**Task details**
Each line below should be reproduced without any alteration.

------------------------------------------------

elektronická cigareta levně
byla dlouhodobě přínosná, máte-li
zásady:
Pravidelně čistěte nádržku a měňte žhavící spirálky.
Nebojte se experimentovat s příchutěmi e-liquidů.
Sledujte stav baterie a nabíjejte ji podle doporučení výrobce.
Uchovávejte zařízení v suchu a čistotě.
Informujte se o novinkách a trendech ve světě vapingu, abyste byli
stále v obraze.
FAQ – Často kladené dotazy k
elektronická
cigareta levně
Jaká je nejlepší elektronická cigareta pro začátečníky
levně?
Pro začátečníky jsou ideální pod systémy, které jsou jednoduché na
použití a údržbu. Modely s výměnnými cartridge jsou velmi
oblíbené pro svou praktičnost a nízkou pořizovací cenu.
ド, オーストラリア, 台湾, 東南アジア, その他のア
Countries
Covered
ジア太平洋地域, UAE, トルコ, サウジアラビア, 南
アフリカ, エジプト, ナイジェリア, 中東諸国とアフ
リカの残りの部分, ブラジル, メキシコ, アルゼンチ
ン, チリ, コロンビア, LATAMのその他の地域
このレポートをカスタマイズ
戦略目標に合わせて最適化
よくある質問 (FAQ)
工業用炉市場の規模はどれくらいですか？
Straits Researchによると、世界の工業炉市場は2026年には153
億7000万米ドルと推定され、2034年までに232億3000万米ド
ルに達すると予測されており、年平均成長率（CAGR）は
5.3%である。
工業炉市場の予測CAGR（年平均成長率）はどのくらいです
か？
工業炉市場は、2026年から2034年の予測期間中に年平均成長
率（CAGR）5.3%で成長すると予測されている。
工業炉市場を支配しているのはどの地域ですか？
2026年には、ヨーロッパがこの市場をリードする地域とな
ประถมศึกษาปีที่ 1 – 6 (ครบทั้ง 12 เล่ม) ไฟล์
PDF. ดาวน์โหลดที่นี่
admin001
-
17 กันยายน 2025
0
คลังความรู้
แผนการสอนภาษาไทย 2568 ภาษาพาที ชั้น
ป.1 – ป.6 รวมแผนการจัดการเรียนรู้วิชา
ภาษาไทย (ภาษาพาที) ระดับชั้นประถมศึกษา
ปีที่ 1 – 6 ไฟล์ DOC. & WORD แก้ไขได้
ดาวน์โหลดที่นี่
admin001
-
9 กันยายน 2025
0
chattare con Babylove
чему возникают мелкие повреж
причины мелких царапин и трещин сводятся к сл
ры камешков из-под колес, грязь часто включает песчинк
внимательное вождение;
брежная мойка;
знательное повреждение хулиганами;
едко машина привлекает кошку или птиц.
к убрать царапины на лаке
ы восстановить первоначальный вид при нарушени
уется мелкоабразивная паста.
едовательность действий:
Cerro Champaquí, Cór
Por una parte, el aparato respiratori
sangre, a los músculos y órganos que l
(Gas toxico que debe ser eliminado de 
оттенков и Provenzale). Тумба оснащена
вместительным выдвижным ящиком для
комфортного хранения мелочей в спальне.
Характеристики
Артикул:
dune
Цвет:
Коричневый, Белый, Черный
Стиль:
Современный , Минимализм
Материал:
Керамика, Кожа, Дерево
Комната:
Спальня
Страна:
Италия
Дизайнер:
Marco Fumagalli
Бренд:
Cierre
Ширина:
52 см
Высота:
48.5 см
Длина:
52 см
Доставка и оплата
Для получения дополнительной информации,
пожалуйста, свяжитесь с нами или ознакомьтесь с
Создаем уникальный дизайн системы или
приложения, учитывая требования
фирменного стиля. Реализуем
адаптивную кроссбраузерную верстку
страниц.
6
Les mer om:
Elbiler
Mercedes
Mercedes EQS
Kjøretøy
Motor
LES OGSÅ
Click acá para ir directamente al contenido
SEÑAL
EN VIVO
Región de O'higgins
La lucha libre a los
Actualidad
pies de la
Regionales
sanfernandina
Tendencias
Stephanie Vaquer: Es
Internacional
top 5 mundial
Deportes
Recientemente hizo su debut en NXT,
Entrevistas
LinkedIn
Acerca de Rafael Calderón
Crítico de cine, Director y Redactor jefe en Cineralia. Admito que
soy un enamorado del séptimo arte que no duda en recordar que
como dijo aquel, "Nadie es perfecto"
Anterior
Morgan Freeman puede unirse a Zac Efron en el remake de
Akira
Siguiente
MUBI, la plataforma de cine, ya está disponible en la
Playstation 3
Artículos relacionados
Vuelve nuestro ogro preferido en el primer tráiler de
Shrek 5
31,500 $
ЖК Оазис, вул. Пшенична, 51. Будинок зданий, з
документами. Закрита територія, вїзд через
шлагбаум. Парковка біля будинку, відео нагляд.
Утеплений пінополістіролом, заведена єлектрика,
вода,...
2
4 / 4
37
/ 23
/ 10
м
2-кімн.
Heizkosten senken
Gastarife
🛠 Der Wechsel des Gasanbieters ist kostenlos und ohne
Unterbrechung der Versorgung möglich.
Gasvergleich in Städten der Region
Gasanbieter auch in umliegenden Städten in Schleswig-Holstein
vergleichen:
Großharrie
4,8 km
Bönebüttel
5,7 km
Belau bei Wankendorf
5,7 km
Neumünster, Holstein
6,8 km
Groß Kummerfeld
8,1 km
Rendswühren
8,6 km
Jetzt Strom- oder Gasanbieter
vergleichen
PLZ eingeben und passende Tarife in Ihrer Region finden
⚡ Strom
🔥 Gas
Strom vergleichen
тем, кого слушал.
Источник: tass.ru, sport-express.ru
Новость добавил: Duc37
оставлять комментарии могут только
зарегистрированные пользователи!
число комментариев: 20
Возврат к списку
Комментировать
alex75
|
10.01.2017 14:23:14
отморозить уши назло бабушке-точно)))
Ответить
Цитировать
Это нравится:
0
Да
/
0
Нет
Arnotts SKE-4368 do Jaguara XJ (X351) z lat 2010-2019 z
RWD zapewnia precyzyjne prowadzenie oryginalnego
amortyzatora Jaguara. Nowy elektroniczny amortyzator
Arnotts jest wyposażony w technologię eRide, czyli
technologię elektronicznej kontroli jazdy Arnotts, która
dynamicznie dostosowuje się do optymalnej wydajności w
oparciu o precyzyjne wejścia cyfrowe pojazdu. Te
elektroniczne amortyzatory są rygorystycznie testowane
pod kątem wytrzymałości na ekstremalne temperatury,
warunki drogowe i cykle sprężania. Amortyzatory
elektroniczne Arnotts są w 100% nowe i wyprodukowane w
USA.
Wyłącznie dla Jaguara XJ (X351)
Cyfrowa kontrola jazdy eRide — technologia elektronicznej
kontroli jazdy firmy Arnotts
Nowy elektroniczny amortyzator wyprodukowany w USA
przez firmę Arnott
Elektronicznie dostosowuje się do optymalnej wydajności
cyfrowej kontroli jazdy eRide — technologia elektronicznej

------------------------------------------------

**Problem solution**
elektronická cigareta levně
byla dlouhodobě přínosná, máte-li
zásady:
Pravidelně čistěte nádržku a měňte žhavící spirálky.
Nebojte se experimentovat s příchutěmi e-liquidů.
Sledujte stav baterie a nabíjejte ji podle doporučení výrobce.
Uchovávejte zařízení v suchu a čistotě.
Informujte se o novinkách a trendech ve světě vapingu, abyste byli
stále v obraze.
FAQ – Často kladené dotazy k
elektronická
cigareta levně
Jaká je nejlepší elektronická cigareta pro začátečníky
levně?
Pro začátečníky jsou ideální pod systémy, které jsou jednoduché na
použití a údržbu. Modely s výměnnými cartridge jsou velmi
oblíbené pro svou praktičnost a nízkou pořizovací cenu.
ド, オーストラリア, 台湾, 東南アジア, その他のア
Countries
Covered
ジア太平洋地域, UAE, トルコ, サウジアラビア, 南
アフリカ, エジプト, ナイジェリア, 中東諸国とアフ
リカの残りの部分, ブラジル, メキシコ, アルゼンチ
ン, チリ, コロンビア, LATAMのその他の地域
このレポートをカスタマイズ
戦略目標に合わせて最適化
よくある質問 (FAQ)
工業用炉市場の規模はどれくらいですか？
Straits Researchによると、世界の工業炉市場は2026年には153
億7000万米ドルと推定され、2034年までに232億3000万米ド
ルに達すると予測されており、年平均成長率（CAGR）は
5.3%である。
工業炉市場の予測CAGR（年平均成長率）はどのくらいです
か？
工業炉市場は、2026年から2034年の予測期間中に年平均成長
率（CAGR）5.3%で成長すると予測されている。
工業炉市場を支配しているのはどの地域ですか？
2026年には、ヨーロッパがこの市場をリードする地域とな
ประถมศึกษาปีที่ 1 – 6 (ครบทั้ง 12 เล่ม) ไฟล์
PDF. ดาวน์โหลดที่นี่
admin001
-
17 กันยายน 2025
0
คลังความรู้
แผนการสอนภาษาไทย 2568 ภาษาพาที ชั้น
ป.1 – ป.6 รวมแผนการจัดการเรียนรู้วิชา
ภาษาไทย (ภาษาพาที) ระดับชั้นประถมศึกษา
ปีที่ 1 – 6 ไฟล์ DOC. & WORD แก้ไขได้
ดาวน์โหลดที่นี่
admin001
-
9 กันยายน 2025
0
chattare con Babylove
чему возникают мелкие повреж
причины мелких царапин и трещин сводятся к сл
ры камешков из-под колес, грязь часто включает песчинк
внимательное вождение;
брежная мойка;
знательное повреждение хулиганами;
едко машина привлекает кошку или птиц.
к убрать царапины на лаке
ы восстановить первоначальный вид при нарушени
уется мелкоабразивная паста.
едовательность действий:
Cerro Champaquí, Cór
Por una parte, el aparato respiratori
sangre, a los músculos y órganos que l
(Gas toxico que debe ser eliminado de 
оттенков и Provenzale). Тумба оснащена
вместительным выдвижным ящиком для
комфортного хранения мелочей в спальне.
Характеристики
Артикул:
dune
Цвет:
Коричневый, Белый, Черный
Стиль:
Современный , Минимализм
Материал:
Керамика, Кожа, Дерево
Комната:
Спальня
Страна:
Италия
Дизайнер:
Marco Fumagalli
Бренд:
Cierre
Ширина:
52 см
Высота:
48.5 см
Длина:
52 см
Доставка и оплата
Для получения дополнительной информации,
пожалуйста, свяжитесь с нами или ознакомьтесь с
Создаем уникальный дизайн системы или
приложения, учитывая требования
фирменного стиля. Реализуем
адаптивную кроссбраузерную верстку
страниц.
6
Les mer om:
Elbiler
Mercedes
Mercedes EQS
Kjøretøy
Motor
LES OGSÅ
Click acá para ir directamente al contenido
SEÑAL
EN VIVO
Región de O'higgins
La lucha libre a los
Actualidad
pies de la
Regionales
sanfernandina
Tendencias
Stephanie Vaquer: Es
Internacional
top 5 mundial
Deportes
Recientemente hizo su debut en NXT,
Entrevistas
LinkedIn
Acerca de Rafael Calderón
Crítico de cine, Director y Redactor jefe en Cineralia. Admito que
soy un enamorado del séptimo arte que no duda en recordar que
como dijo aquel, "Nadie es perfecto"
Anterior
Morgan Freeman puede unirse a Zac Efron en el remake de
Akira
Siguiente
MUBI, la plataforma de cine, ya está disponible en la
Playstation 3
Artículos relacionados
Vuelve nuestro ogro preferido en el primer tráiler de
Shrek 5
31,500 $
ЖК Оазис, вул. Пшенична, 51. Будинок зданий, з
документами. Закрита територія, вїзд через
шлагбаум. Парковка біля будинку, відео нагляд.
Утеплений пінополістіролом, заведена єлектрика,
вода,...
2
4 / 4
37
/ 23
/ 10
м
2-кімн.
Heizkosten senken
Gastarife
🛠 Der Wechsel des Gasanbieters ist kostenlos und ohne
Unterbrechung der Versorgung möglich.
Gasvergleich in Städten der Region
Gasanbieter auch in umliegenden Städten in Schleswig-Holstein
vergleichen:
Großharrie
4,8 km
Bönebüttel
5,7 km
Belau bei Wankendorf
5,7 km
Neumünster, Holstein
6,8 km
Groß Kummerfeld
8,1 km
Rendswühren
8,6 km
Jetzt Strom- oder Gasanbieter
vergleichen
PLZ eingeben und passende Tarife in Ihrer Region finden
⚡ Strom
🔥 Gas
Strom vergleichen
тем, кого слушал.
Источник: tass.ru, sport-express.ru
Новость добавил: Duc37
оставлять комментарии могут только
зарегистрированные пользователи!
число комментариев: 20
Возврат к списку
Комментировать
alex75
|
10.01.2017 14:23:14
отморозить уши назло бабушке-точно)))
Ответить
Цитировать
Это нравится:
0
Да
/
0
Нет
Arnotts SKE-4368 do Jaguara XJ (X351) z lat 2010-2019 z
RWD zapewnia precyzyjne prowadzenie oryginalnego
amortyzatora Jaguara. Nowy elektroniczny amortyzator
Arnotts jest wyposażony w technologię eRide, czyli
technologię elektronicznej kontroli jazdy Arnotts, która
dynamicznie dostosowuje się do optymalnej wydajności w
oparciu o precyzyjne wejścia cyfrowe pojazdu. Te
elektroniczne amortyzatory są rygorystycznie testowane
pod kątem wytrzymałości na ekstremalne temperatury,
warunki drogowe i cykle sprężania. Amortyzatory
elektroniczne Arnotts są w 100% nowe i wyprodukowane w
USA.
Wyłącznie dla Jaguara XJ (X351)
Cyfrowa kontrola jazdy eRide — technologia elektronicznej
kontroli jazdy firmy Arnotts
Nowy elektroniczny amortyzator wyprodukowany w USA
przez firmę Arnott
Elektronicznie dostosowuje się do optymalnej wydajności
cyfrowej kontroli jazdy eRide — technologia elektronicznej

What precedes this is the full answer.